TASK: Read through the listing, and wherever a line holds the word "approximately", return it.

[Start of Attachment]

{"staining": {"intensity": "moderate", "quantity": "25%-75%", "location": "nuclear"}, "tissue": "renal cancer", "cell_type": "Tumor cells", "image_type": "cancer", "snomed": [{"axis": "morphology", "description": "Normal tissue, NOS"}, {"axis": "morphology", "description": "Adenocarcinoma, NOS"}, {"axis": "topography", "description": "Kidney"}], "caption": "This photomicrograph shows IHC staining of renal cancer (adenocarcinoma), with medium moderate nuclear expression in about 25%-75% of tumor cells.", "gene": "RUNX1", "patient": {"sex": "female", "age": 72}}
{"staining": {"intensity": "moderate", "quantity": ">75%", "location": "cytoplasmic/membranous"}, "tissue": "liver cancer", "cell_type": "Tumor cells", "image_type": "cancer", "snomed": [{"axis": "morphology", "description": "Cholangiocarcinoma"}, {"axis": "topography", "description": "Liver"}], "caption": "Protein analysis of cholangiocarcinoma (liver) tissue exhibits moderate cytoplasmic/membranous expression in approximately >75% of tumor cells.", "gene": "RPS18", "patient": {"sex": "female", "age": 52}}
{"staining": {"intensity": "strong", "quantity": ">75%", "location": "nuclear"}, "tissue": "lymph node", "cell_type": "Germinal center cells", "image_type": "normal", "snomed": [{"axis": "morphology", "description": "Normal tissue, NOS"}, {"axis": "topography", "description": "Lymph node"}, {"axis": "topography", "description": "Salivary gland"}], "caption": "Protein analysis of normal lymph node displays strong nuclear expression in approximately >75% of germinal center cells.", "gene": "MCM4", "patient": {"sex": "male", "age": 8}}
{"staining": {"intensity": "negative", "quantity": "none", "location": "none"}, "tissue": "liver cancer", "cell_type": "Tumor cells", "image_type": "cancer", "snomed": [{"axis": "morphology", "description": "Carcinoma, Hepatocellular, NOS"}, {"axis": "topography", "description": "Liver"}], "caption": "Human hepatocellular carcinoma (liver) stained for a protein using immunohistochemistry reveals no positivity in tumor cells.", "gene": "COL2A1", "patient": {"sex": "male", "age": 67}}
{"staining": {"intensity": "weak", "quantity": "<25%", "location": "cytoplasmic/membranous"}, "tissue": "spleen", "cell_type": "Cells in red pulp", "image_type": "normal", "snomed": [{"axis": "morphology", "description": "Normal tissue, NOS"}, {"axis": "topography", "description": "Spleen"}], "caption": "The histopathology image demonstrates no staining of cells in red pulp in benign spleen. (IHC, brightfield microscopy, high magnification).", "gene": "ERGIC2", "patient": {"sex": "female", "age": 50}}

[End of Attachment]

RESULT OF THIS EXERCISE:
{"staining": {"intensity": "moderate", "quantity": ">75%", "location": "cytoplasmic/membranous"}, "tissue": "liver cancer", "cell_type": "Tumor cells", "image_type": "cancer", "snomed": [{"axis": "morphology", "description": "Cholangiocarcinoma"}, {"axis": "topography", "description": "Liver"}], "caption": "Protein analysis of cholangiocarcinoma (liver) tissue exhibits moderate cytoplasmic/membranous expression in approximately >75% of tumor cells.", "gene": "RPS18", "patient": {"sex": "female", "age": 52}}
{"staining": {"intensity": "strong", "quantity": ">75%", "location": "nuclear"}, "tissue": "lymph node", "cell_type": "Germinal center cells", "image_type": "normal", "snomed": [{"axis": "morphology", "description": "Normal tissue, NOS"}, {"axis": "topography", "description": "Lymph node"}, {"axis": "topography", "description": "Salivary gland"}], "caption": "Protein analysis of normal lymph node displays strong nuclear expression in approximately >75% of germinal center cells.", "gene": "MCM4", "patient": {"sex": "male", "age": 8}}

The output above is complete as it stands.